Stingray Digital cries foul on CRTC’s proposed skinny basic

Company head Eric Boyko told the regulator during Thursday's Let's Talk TV hearing that its Galaxy audio service could sink if the new proposed package goes through.

Music services provider Stingray Digital on Thursday told the CRTC that its Galaxy offering will be unable to swim in the Canadian TV market, and may likely sink, if it’s left out of any mandated basic cable package to emerge from its Let’s Talk TV hearing.

“It would be sad indeed if Galaxy…became a collateral victim of this new regulatory framework,” Stingray president and CEO Eric Boyko told the CRTC panel.

Galaxy doesn’t have mandatory carriage now, but the digital audio and music service is available to Canadian cable and satellite TV subscribers on a free, on-demand basis via carriage deals negotiated with major carriers.

As with other Canadian specialty services, the Galaxy business model hinges on wide distribution, Stingray told the CRTC.

As an independent supplier of audio content, unaffiliated with a major carrier, Galaxy needs to be packaged with TV channels as part of a basic cable service to continue in business.

So Stingray asked the CRTC for a directive to compel carriers to continue offering the Galaxy service for the duration of current carriage agreements, mostly to run to 2022, if it is left out of any so-called skinny basic cable package.

That scenario is likely as the major carriers during the current Let’s Talk TV hearing have gotten behind a smaller basic cable package with only Canadian services, rather than a larger basic cable package being considered by the CRTC that would be price-capped.

If carriers decided against carrying Galaxy, the audio service would not last long as an a la carte offering, Boyko told the CRTC commissioners.

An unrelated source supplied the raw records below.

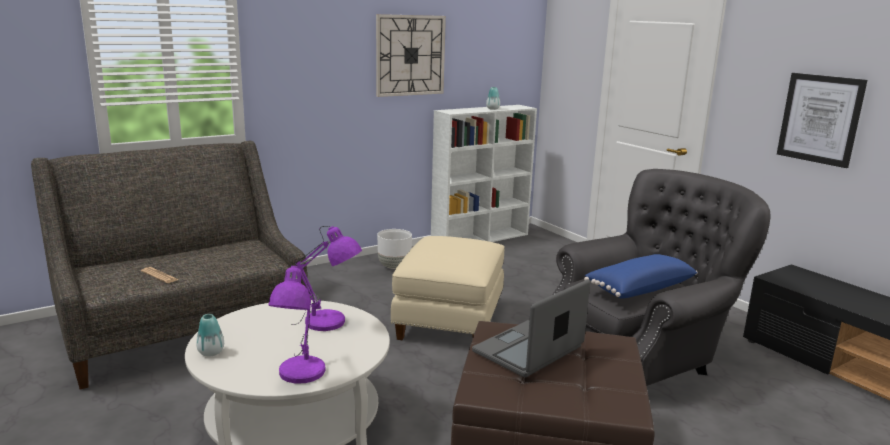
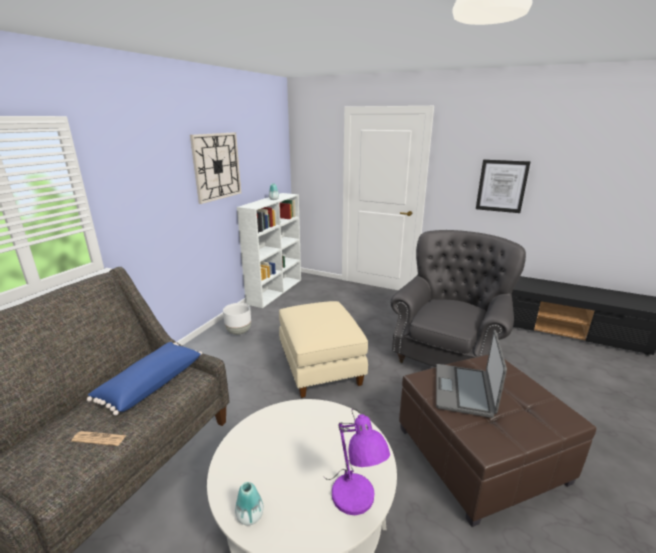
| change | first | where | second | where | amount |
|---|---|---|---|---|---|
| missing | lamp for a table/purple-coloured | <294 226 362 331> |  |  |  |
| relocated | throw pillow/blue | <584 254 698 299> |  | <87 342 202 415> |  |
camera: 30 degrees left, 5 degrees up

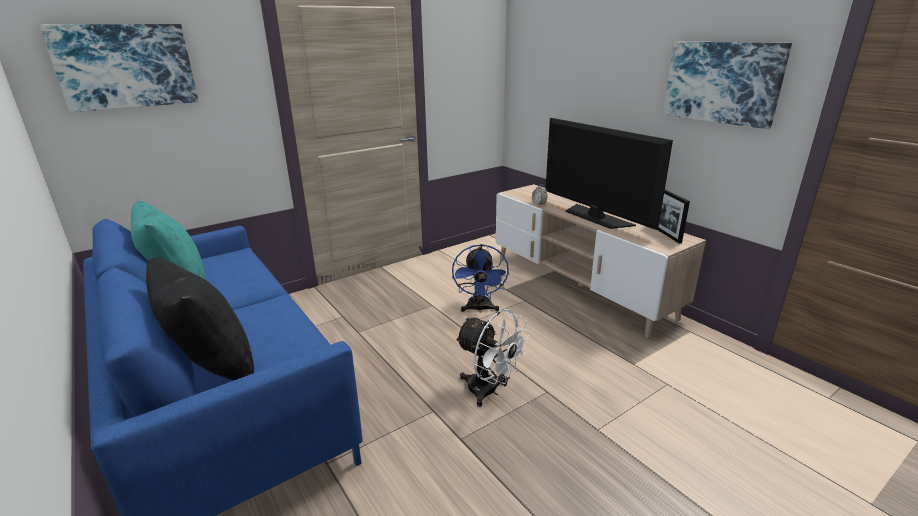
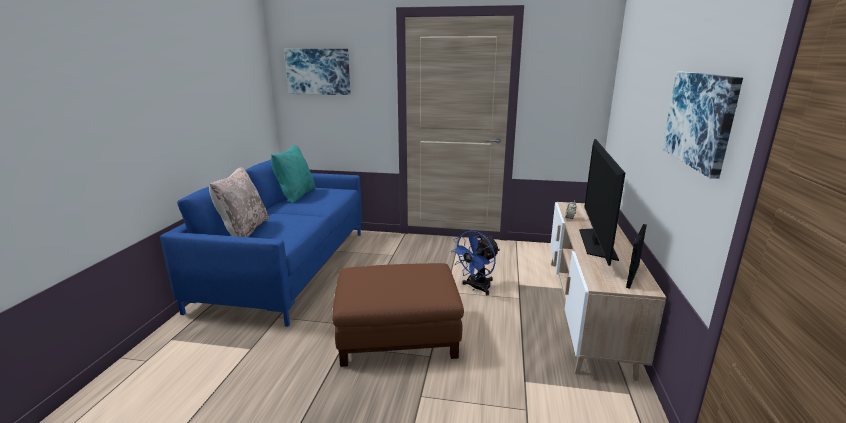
| change | first | where | second | where | amount |
|---|---|---|---|---|---|
| exchanged | fan/whitish | <455 309 530 407> | pouffe/brown | <332 263 464 367> |  |
| colour | throw pillow/black-coloured | <146 257 254 380> | throw pillow/sand-coloured | <209 167 269 237> |  |
camera: 45 degrees right, 5 degrees down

He pointed to The Netherlands where the music and music video service was offered for $6 a month. After a six-month free preview period, less than 1% of previous subscribers kept the pay audio service.

Stingray would also be in hot water with its bankers as it has leveraged current carriage agreements to finance international acquisitions to amortize its fixed costs and grow overseas.

Boyko said debt holders would be impacted if the Galaxy service lost Canadian subscription revenue by being excluded from bundled cable and satellite TV packages as part of any CRTC introduction of a basic cable package.